WORK REQUIRED: Nothing but the exact text of the entries should appear in your answer; pictures stay out.

Data items:
——

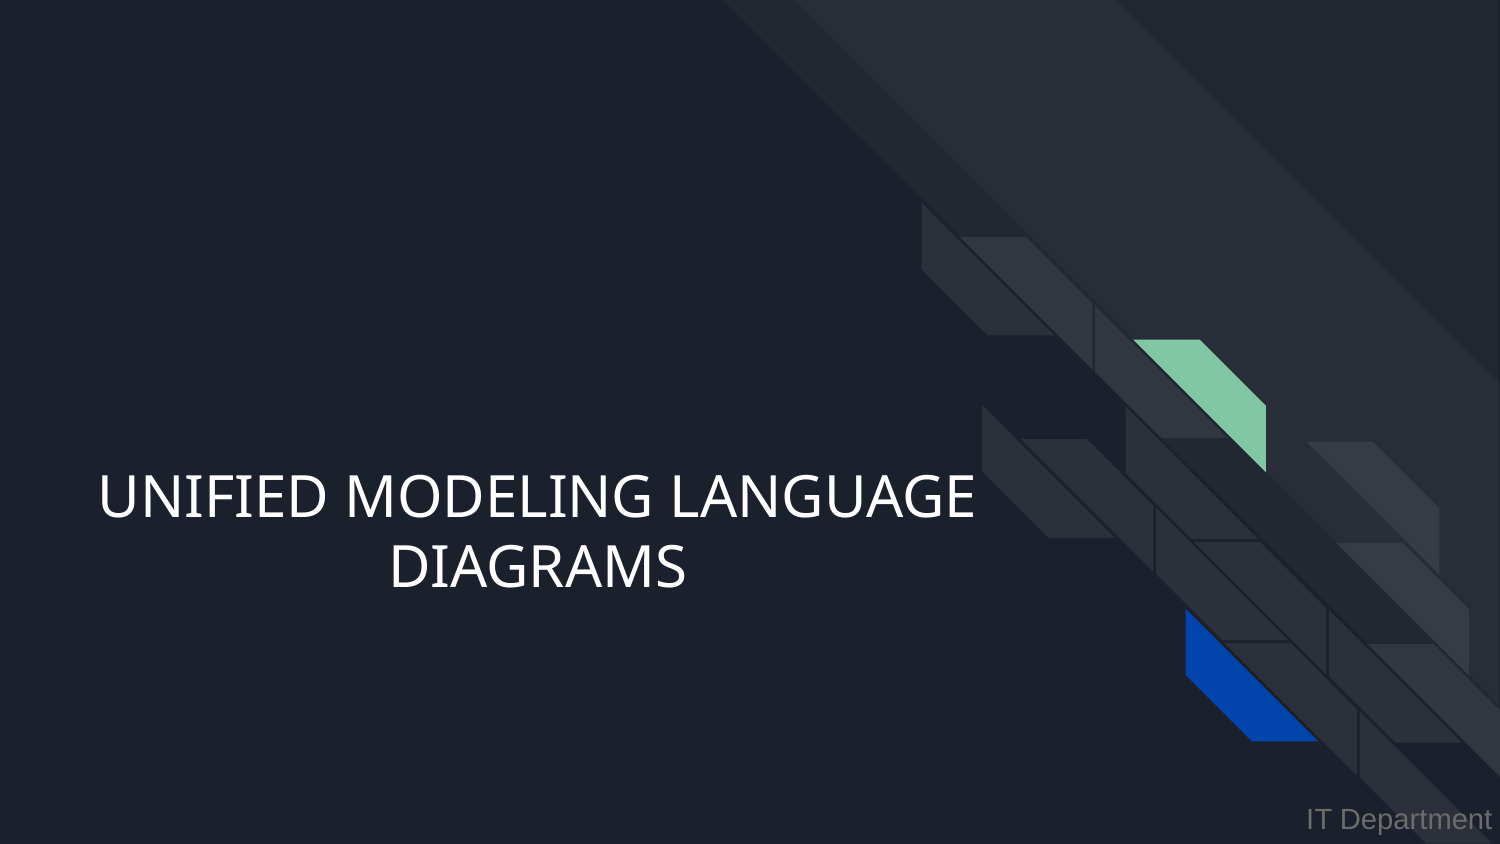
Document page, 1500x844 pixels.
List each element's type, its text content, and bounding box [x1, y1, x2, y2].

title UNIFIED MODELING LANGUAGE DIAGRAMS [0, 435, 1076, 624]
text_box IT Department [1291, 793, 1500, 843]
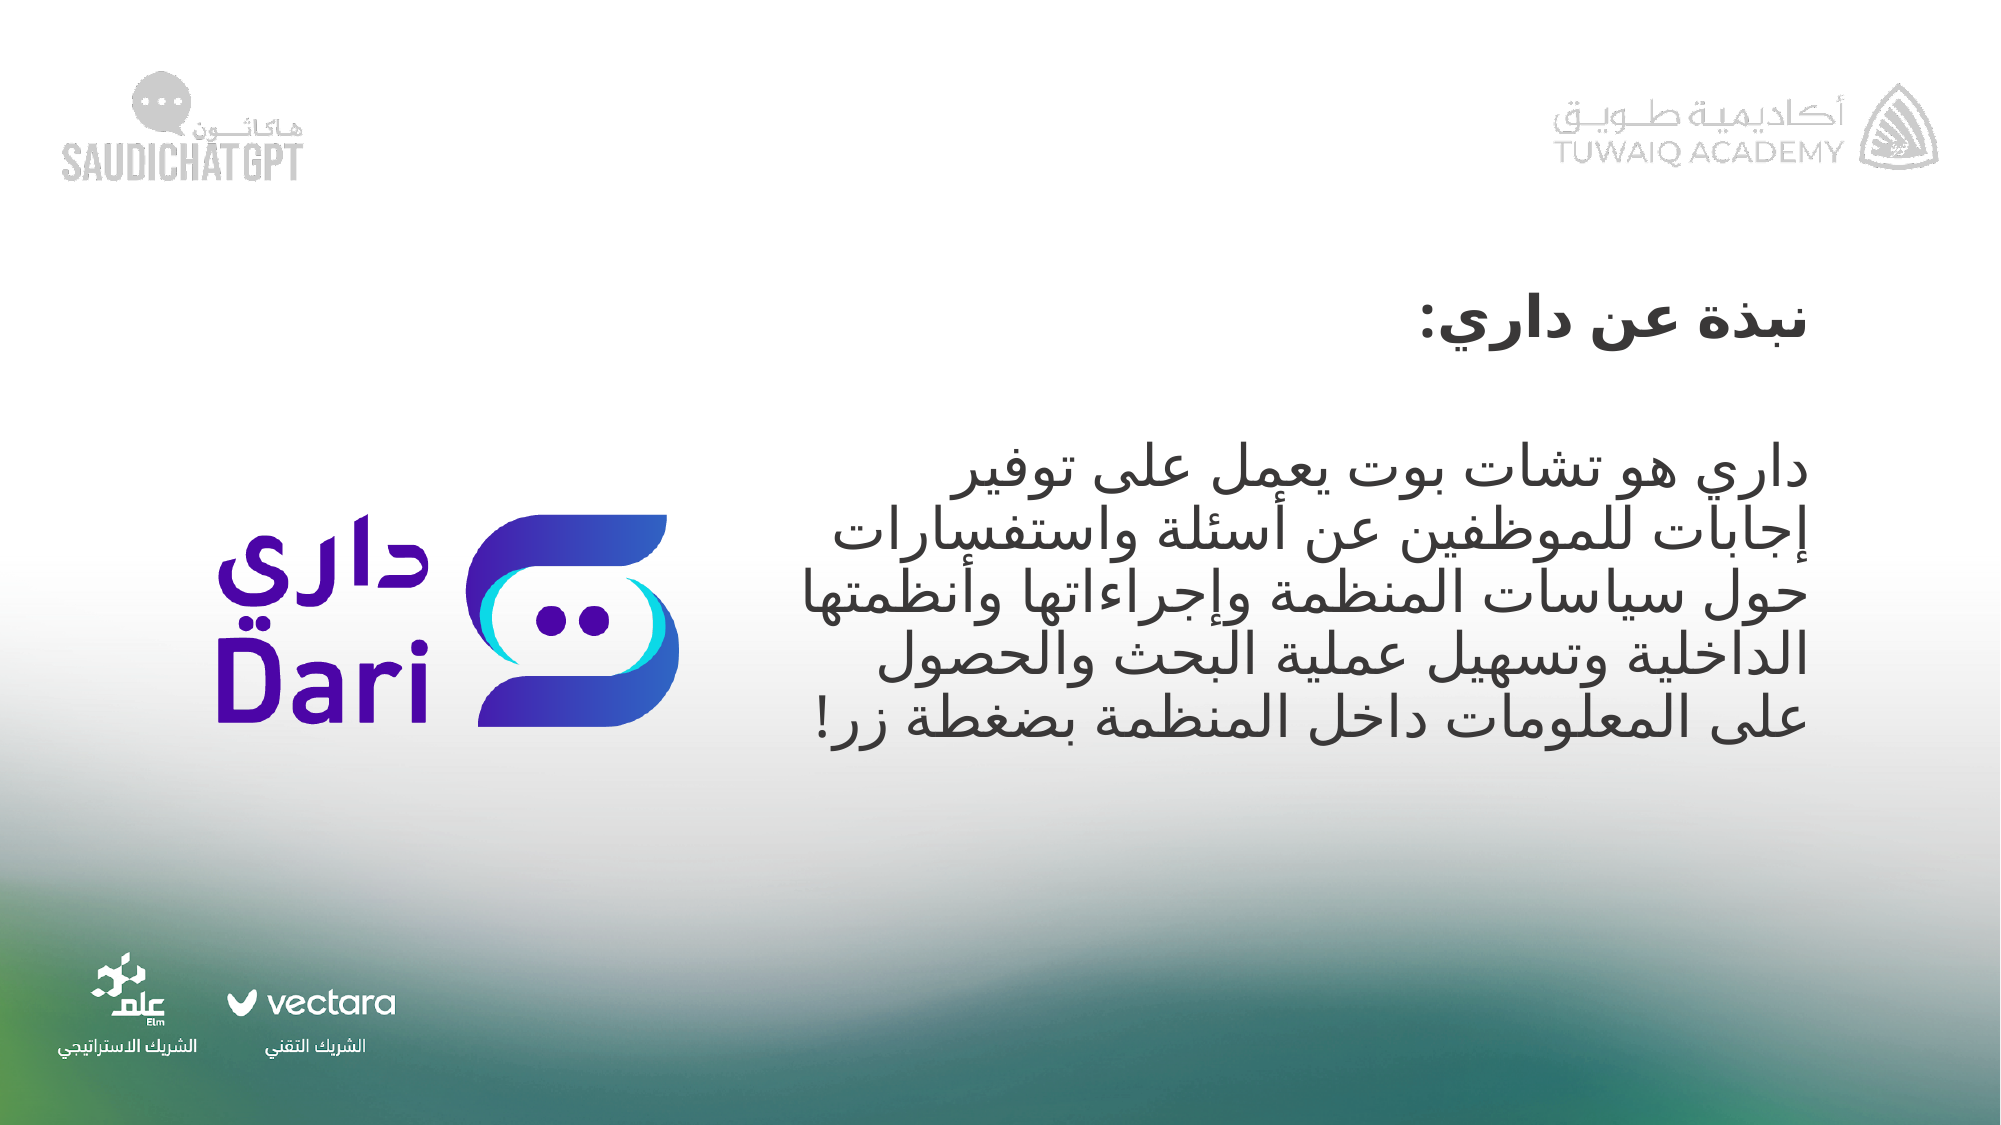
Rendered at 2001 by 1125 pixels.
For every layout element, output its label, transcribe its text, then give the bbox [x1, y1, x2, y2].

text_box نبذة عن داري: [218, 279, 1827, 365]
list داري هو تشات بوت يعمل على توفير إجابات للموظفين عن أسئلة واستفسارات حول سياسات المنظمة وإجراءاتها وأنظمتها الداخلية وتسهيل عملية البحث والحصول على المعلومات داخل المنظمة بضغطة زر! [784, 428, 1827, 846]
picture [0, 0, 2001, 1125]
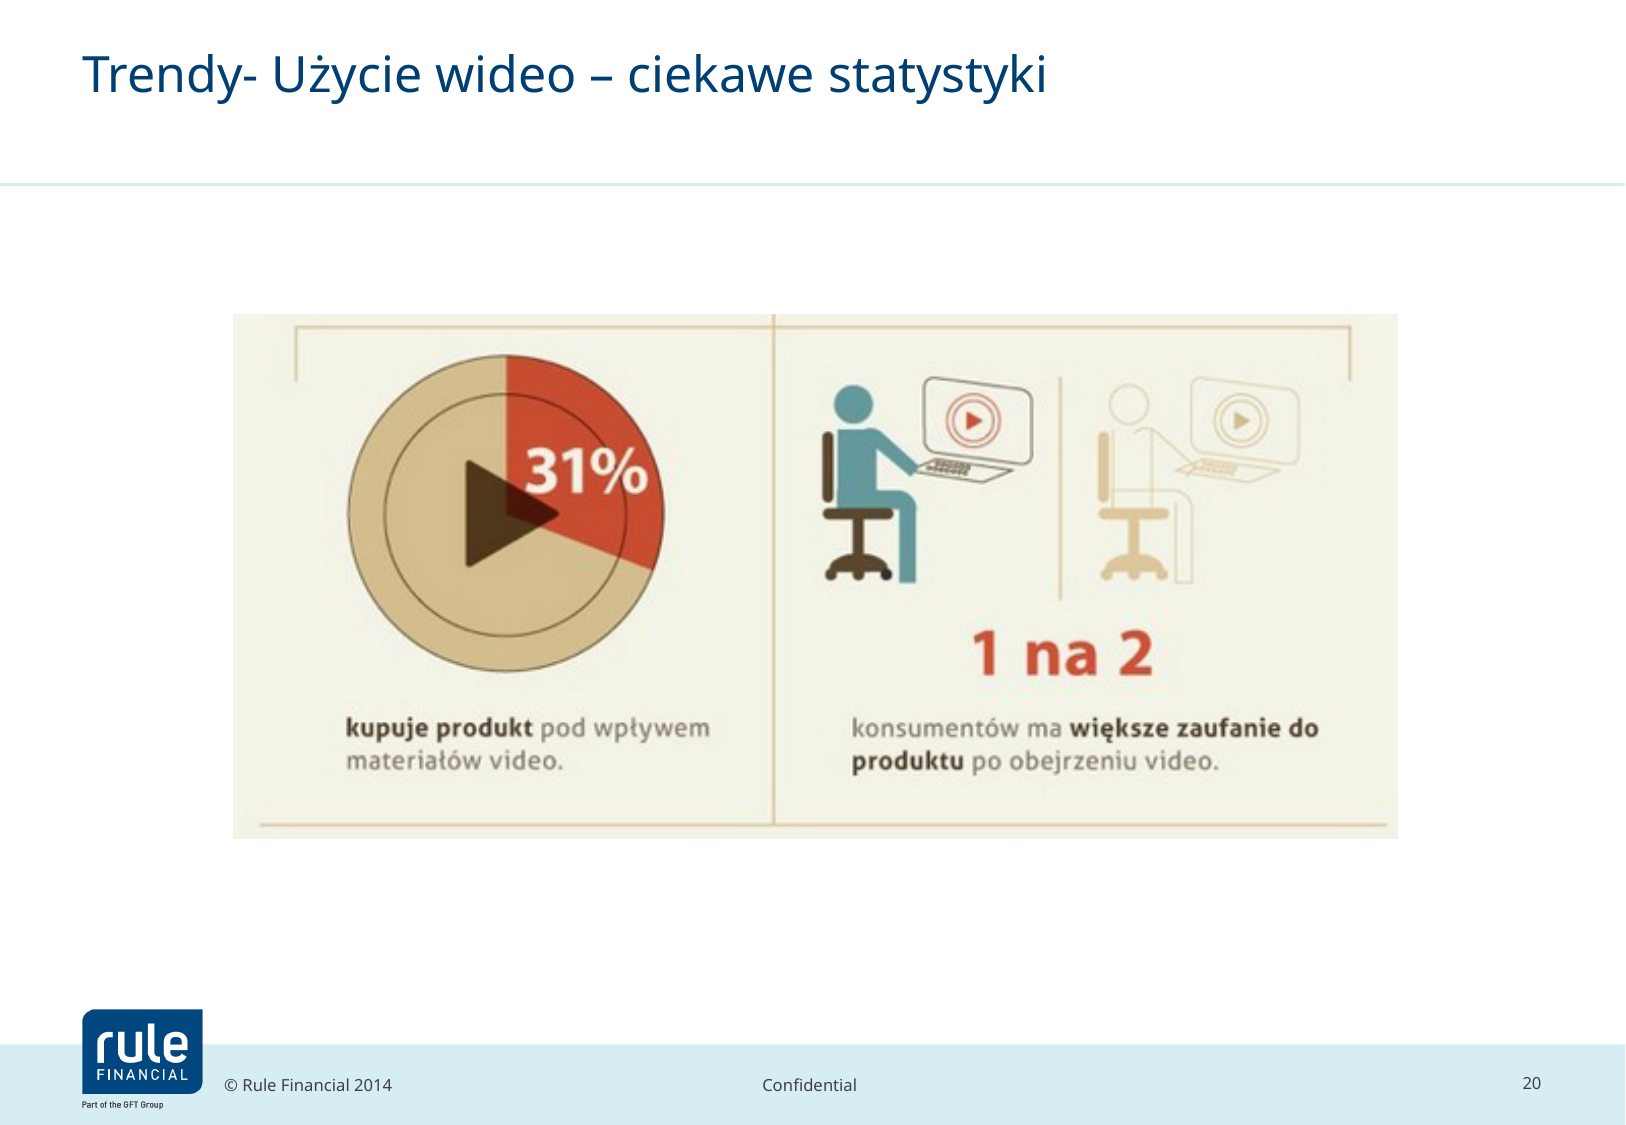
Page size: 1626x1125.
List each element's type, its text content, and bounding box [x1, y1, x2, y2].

——

FINISHED EXERCISE:
Document page, 1500x844 pixels.
List each element's type, its text content, and bounding box [x1, y1, x2, y2].

title UNIFIED MODELING LANGUAGE DIAGRAMS [0, 435, 1076, 624]
text_box IT Department [1291, 793, 1500, 843]
Rendered at 2001 by 1125 pixels.
For every layout element, output its label, transcribe its text, then give the bbox [x1, y1, x2, y2].

text_box نبذة عن داري: [218, 279, 1827, 365]
list داري هو تشات بوت يعمل على توفير إجابات للموظفين عن أسئلة واستفسارات حول سياسات المنظمة وإجراءاتها وأنظمتها الداخلية وتسهيل عملية البحث والحصول على المعلومات داخل المنظمة بضغطة زر! [784, 428, 1827, 846]
picture [0, 0, 2001, 1125]
Page size: 1626x1125.
List each element's type, its text content, and bounding box [x1, y1, x2, y2].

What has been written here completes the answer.